Europe – The Pressure to Advance Open Strategic Autonomy

The EU will hold parliamentary elections in June 2024, that won’t lead to changes in political control but will serve as important indicator in regards to looming trends towards nationalism and populism threatening Europe’s cohesion in a polarizing and fragmenting world.

Europe needs to manifest its strategic autonomy necessary to strengthen the EU’s resilience and competitiveness in general and, in particular, in the face of security threats from Russia, autocratic superpowers such as China and a politically dysfunctional, less reliable US.

European defense policy and industry has been the origin and core of the ambition towards strategic autonomy. However, it is key to address a multitude of weak, yet mission critical areas including banking and capital market unions, health care, trade and supply chain management and energy transition.

In his 2020 speech, Josep Borrell, the EU’s High Representative for Foreign Affairs and Security Policy says it all: ‘If we do not act together now, we will become irrelevant, as many have forcefully argued. Strategic autonomy is, in this perspective, a process of political survival. In such a context, our traditional alliances remain essential. However, they will not be sufficient.

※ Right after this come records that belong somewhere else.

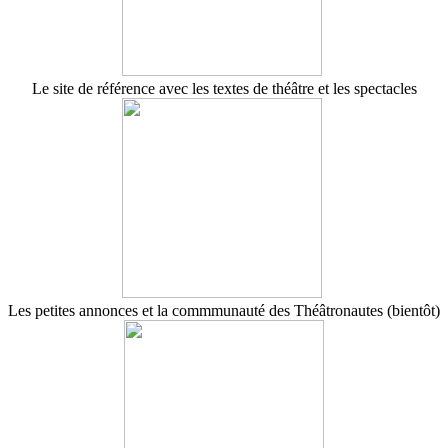
Le site de référence avec les textes de théâtre et les spectacles
Les petites annonces et la commmunauté des Théâtronautes (bientôt)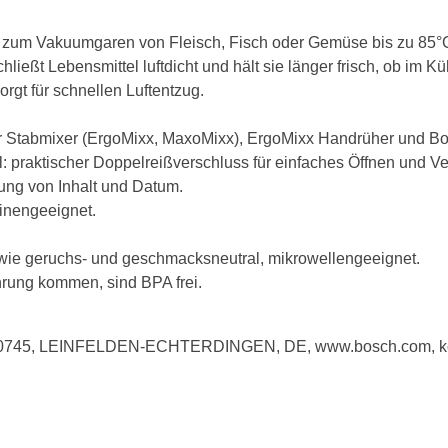
d zum Vakuumgaren von Fleisch, Fisch oder Gemüse bis zu 85°
ießt Lebensmittel luftdicht und hält sie länger frisch, ob im Küh
orgt für schnellen Luftentzug.
 Stabmixer (ErgoMixx, MaxoMixx), ErgoMixx Handrüher und B
praktischer Doppelreißverschluss für einfaches Öffnen und Ve
nung von Inhalt und Datum.
inengeeignet.
owie geruchs- und geschmacksneutral, mikrowellengeeignet.
ührung kommen, sind BPA frei.
 70745, LEINFELDEN-ECHTERDINGEN, DE, www.bosch.com, k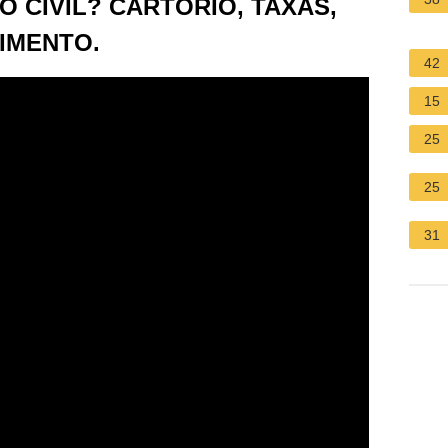
 CIVIL? CARTÓRIO, TAXAS,
IMENTO.
42
15
25
25
31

As power differentials narrow, the world will become more transactional, and all powers, including Europe, will tend to be so.’

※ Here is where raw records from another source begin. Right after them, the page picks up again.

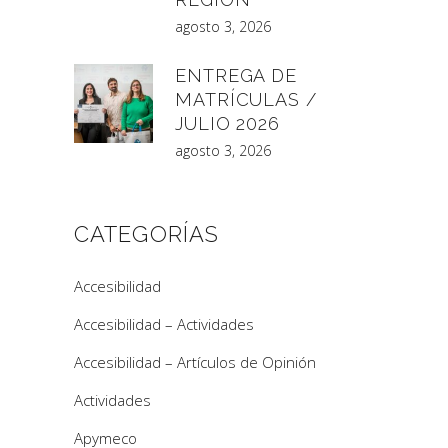
agosto 3, 2026
ENTREGA DE
MATRÍCULAS /
JULIO 2026
agosto 3, 2026
CATEGORÍAS
Accesibilidad
Accesibilidad – Actividades
Accesibilidad – Artículos de Opinión
Actividades
Apymeco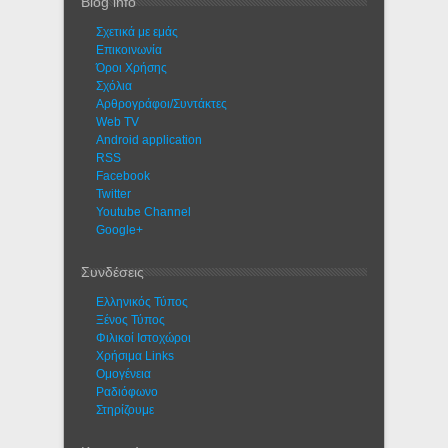
Blog info
Σχετικά με εμάς
Eπικοινωνία
Όροι Χρήσης
Σχόλια
Αρθρογράφοι/Συντάκτες
Web TV
Android application
RSS
Facebook
Twitter
Youtube Channel
Google+
Συνδέσεις
Ελληνικός Τύπος
Ξένος Τύπος
Φιλικοί Ιστοχώροι
Χρήσιμα Links
Ομογένεια
Ραδιόφωνο
Στηρίζουμε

Europe can no longer afford to remain passive nor rely on US security, when confronted with a Russian military attack and threats regarding the European post WWll security order, especially, when US priorities are shifting and commitment to NATO unsure in light of a potential Trump re-election.

After decades of irresponsible neglect European NATO allies should spend a minimum 2% of GDP. Crucial is a common EU defense industry approach, focusing on cross-border consolidation in the highly fragmented European defense sector, securing joint research and development as well as advanced technology and manufacturing capacity with the goal to achieve much improved hard power projection and interoperability.

Global Economy – Normalizing Monetary and Credit Cycle

The global inflation and interest rate cycle has peaked in 2023 and is currently on a normalization trajectory favoring risk assets. However, the global economy, although supported by resilient US data yet facing weakness in Europe and China remains vulnerable as a result of delayed monetary easing, tightening fiscal policy and the highly uncertain geopolitical outlook.

We continue to believe that the FED and the ECB will rather over-tighten their monetary policy than changing course should inflation rise again. Just consider, the combination of global trade fragmentation, climate change and overdue, yet, much needed investments in critical infrastructure might lead to somewhat higher underlying inflation than in past decades.

Main risks to the global economic outlook include a spike in energy prices, and disruption in global trade and shipping route flows and supply chains, principally emanating from the militarily intractable Mid East situation.

Investment Outlook 2024 – Risk On

The WEF’s Global Risks Report 2024 is not very comforting and somewhat contradicting the more positive capital markets outlook, particularly, the recent highs in the US and, yes, in the German stock market.

In 2024 and beyond, we expect bonds and equities to beat cash, as a result of the positive inflation and interest rate movements as well as extraordinary opportunities in areas such as technology, namely artificial intelligence, energy transition or longevity including health and nutrition.

Active investment management and uncompromising selectivity will be essential. The lagging effects of the brutal rate hiking cycle will show high dispersion of risks and returns. Still avoid firms with weak leadership and bad capital structures and focus on undervalued and well positioned growth opportunities.